── Data for analysis
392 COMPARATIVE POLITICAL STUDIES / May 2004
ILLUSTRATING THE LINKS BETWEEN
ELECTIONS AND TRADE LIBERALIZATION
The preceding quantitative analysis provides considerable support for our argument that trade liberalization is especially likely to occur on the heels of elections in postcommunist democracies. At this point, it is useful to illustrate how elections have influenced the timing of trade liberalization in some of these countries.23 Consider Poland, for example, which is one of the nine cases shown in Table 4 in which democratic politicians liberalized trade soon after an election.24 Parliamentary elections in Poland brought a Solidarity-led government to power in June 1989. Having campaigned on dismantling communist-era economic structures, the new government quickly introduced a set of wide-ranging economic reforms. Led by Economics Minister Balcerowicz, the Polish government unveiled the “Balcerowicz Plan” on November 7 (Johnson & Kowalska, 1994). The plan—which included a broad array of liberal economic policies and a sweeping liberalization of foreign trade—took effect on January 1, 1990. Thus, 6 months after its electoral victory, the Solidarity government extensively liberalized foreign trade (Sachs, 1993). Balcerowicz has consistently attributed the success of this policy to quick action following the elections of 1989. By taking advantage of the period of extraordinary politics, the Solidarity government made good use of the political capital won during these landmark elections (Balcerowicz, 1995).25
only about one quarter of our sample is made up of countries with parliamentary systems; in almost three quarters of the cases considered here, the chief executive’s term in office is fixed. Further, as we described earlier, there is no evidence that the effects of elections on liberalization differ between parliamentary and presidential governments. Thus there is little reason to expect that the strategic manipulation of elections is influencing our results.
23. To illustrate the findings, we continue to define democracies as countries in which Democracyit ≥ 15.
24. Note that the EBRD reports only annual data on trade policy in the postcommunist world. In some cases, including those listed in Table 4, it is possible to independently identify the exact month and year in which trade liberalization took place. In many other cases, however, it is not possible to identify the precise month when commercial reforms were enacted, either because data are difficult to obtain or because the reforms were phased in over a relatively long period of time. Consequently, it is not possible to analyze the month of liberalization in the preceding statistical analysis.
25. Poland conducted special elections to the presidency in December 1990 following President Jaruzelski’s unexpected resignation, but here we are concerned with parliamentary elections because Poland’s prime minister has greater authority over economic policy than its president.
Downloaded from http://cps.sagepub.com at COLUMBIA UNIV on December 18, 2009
────
The lines from the first of the entries through the line holding "ELECTIONS AND TRADE LIBERALIZATION" are to be restated word for word, and no others.

Task result:
392 COMPARATIVE POLITICAL STUDIES / May 2004
ILLUSTRATING THE LINKS BETWEEN
ELECTIONS AND TRADE LIBERALIZATION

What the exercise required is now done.